伊藤・医法協会長代行は▼安全で良質な医療を提供するための費用は診療報酬で充分に手当てすることが必要である▼現在の病院を取り巻く経営環境は、これまでにない非常に厳しい状況にあり、病院の存続自体が危機的な状況となり、地域医療の均衡が崩れ始めている—ことを重視し、物価・人件費の急騰へ対応できる仕組み創設の1本に絞って「最重点事項」として要望した旨を強調しています。

このほか、【重要要望検討事項】として(1)病院の災害面・感染対策面を含めた強靭化対策(2)職員の待遇改善により人材確保に資する予算措置(3)物価高騰に対する予算措置(4)災害や新興感染症に対する強靭化に対する予算措置(5)医療 DX 推進に対する予算措置—の5点を位置づけています。

厚生労働省や財務省がこうした要望をどう受け止めるのか注目が集まります(関連記事はこちら)。

2025年度の「病院スタッフの賃上げ」状況を、四病協幹部病院対象に緊急調査

また5月28日の四病協・総合部会では、「病院スタッフの本年度(2025年度)の賃上げ状況」に関する調査を独自に行うことも決まっています。

2024年度の診療報酬改定で【ベースアップ評価料】が創設され、▼2024年度に2.5%▼2025年度に2.0%—の賃上げが目指されています。

しかし太田・医法協副会長は「他産業がかなり大幅な賃上げを行っている中、病院は非常に厳しい状況にあり、肌感覚では『十分な賃上げを2025年度にも行えている医療機関』はそれほど多くない。
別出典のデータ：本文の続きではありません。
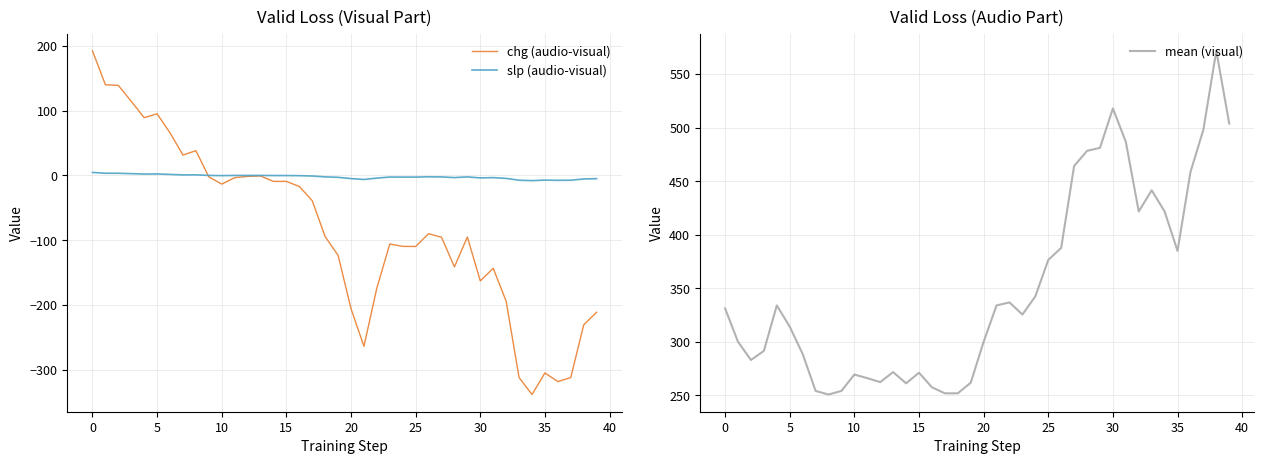

What is the greatest value displayed?

571.7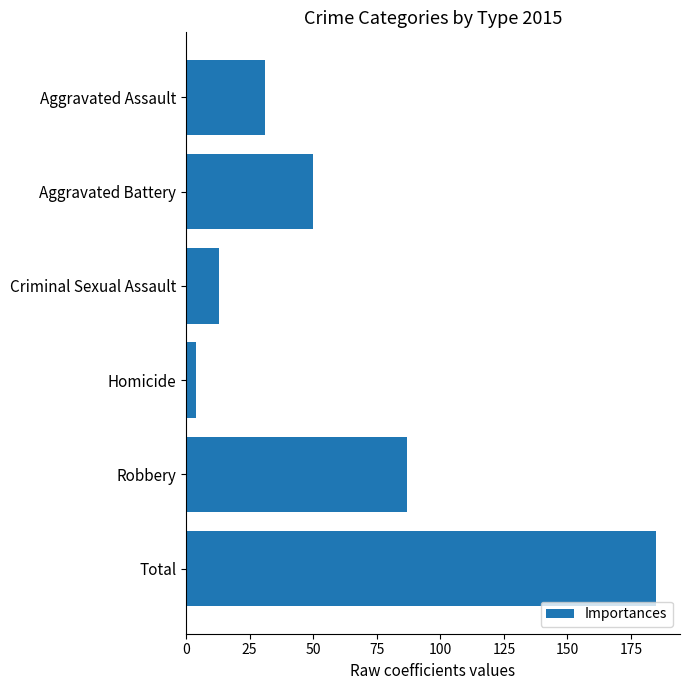

Reading bottom to top, list all the values displayed in this chart.

Total=185	Robbery=87	Homicide=4	Criminal Sexual Assault=13	Aggravated Battery=50	Aggravated Assault=31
このため一般企業と病院との賃金格差が広がり、これが続けばスタッフ確保が困難となり、医療提供体制の維持が難しくなる」と指摘したうえで、四病協の幹部(会長、副会長、役員、支部長クラス)が経営する病院(300施設程度)を対象に緊急調査を実施することを明確にしました。すでに調査はスタート(5月27日開始、6月5日まで)しており、なるべく早い時期(早ければ6月上旬)に調査結果が明らかにされます(四病協の全会員病院を対象とする病院経営定期調査でも2025年度の賃上げ状況が調べられる、その結果は今秋(2025年秋)に明らかとなる)。

調査では、「2025年度にスタッフの賃上げを行ったか否か」(2024年度に2025年度分も含めて賃上げをすることがベースアップ評価料の中で認められている)、「賞与支給の状況」、「賃上げ率」、「賃上げ促進税制の活用状況」などを調べます。

今後の2026年度診療報酬改定論議にさらに注目が集まります。